Number 2 question: What is Gravatar?

I’m so glad you asked. Gravatar is a profile used by some major sites to help people establish an identity on the Web. The cool thing about Gravatar is you can comment on sites run by WordPress or using Disqus (a comment app), and someone curious about you can click the avatar left with your comment in order to find out what you want them to know and where you want them to go. Here’s mine. If you looked at my Gravatar profile, you noticed there is a list of places to find me. I list them because some people are more comfortable in some places than others. Some people contact me only via Twitter or only via YouTube or only via Facebook. Instead of trying to make the initial contact point my blog, I give them several points of contact. But wherever they interact with me, I ensure one thing is obvious — I have a blog. That’s where I spend most of my time, so if people know where it is, then there’s a good chance they can find it. :D Too often those who “like” my blog posts or comment on them, do not have anything on their Gravatar profiles. It’s a dead end. I hate that. Of course I realize some people don’t want to lead others somewhere, but I know many of you do hence this post.

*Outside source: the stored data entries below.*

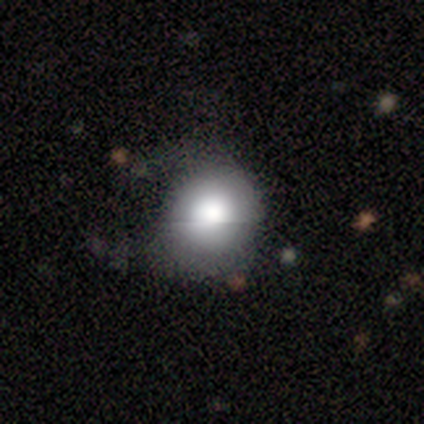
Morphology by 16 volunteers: type=smooth (81%); roundness=round (85%); merging=none (62%).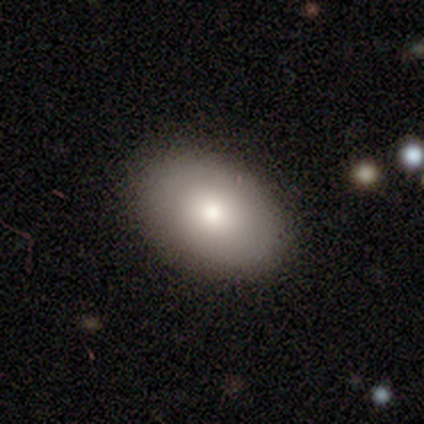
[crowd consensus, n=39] Morphology: type=smooth (90%); roundness=in between (80%); merging=none (62%).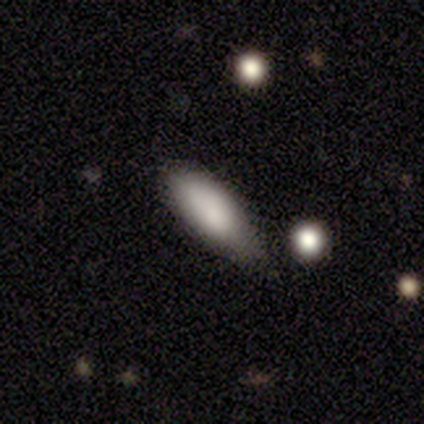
Smooth or featured? 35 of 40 (88%) said smooth. How rounded? 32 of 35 (91%) said in between. Merging? 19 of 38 (50%) said minor disturbance.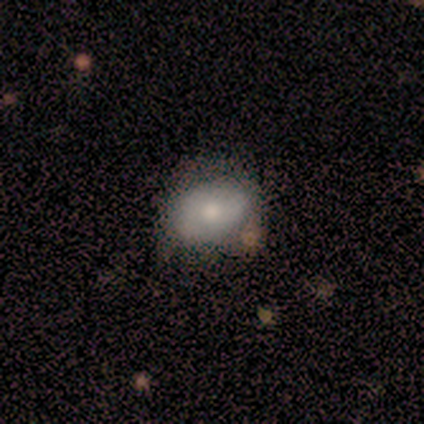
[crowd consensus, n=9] smooth-or-featured: smooth: 78% | featured or disk: 11% | star or artifact: 11%
  how-rounded: in between: 57% | round: 43% | cigar-shaped: 0%
  merging: none: 75% | minor disturbance: 25% | major disturbance: 0% | merger: 0%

Gravatar is not the only “universal” identity profile on the Web, but it’s significant enough, you should probably have one. If you have a WordPress blog, you already have a Gravatar, but that doesn’t mean the profile is complete. What’s in it is entirely up to you. As for other profiles that may be of interest in establishing your presence on the Web, of course Google is prominent, but the avatar does not move outside of Google products unless a particular site owner using Blogger as their platform has installed Disqus. Okay, that’s as technical as I’m going to get on that. Net: I’ve found more people use my Gravatar than my Google id to find out who I am. Another identity profile to be aware of is MyOpenId. This site is not user friendly, but best to grab your id now in case this profile becomes pervasive on the Web. I have my doubts about this, but I have an id just in case.

I feel the urge to write about the differences between WordPress and Google, but I’ll spare you that today. Maybe another post. I still need to publish the post about filtering tweets. ;P But just to make this fun, a photo of the founder of Gravatar and WordPress, the smilin’ Matt Mullenweg:

I had to post this pic since Matt is a Texan. Oh, you’re not fond of Texans? Uh oh, you may not always like this place.

Every time I see a picture of these young entrepreneurs, I have this urge to say, “I know a very intelligent, good looking blonde who is unattached.” Actually, I know two, and their mother would make a fantastic mother-in-law. ;-)

I hesitate to include Richard Armitage in this, but well, he is a geek, so he fits. No pictures though. Your imagination will have to suffice.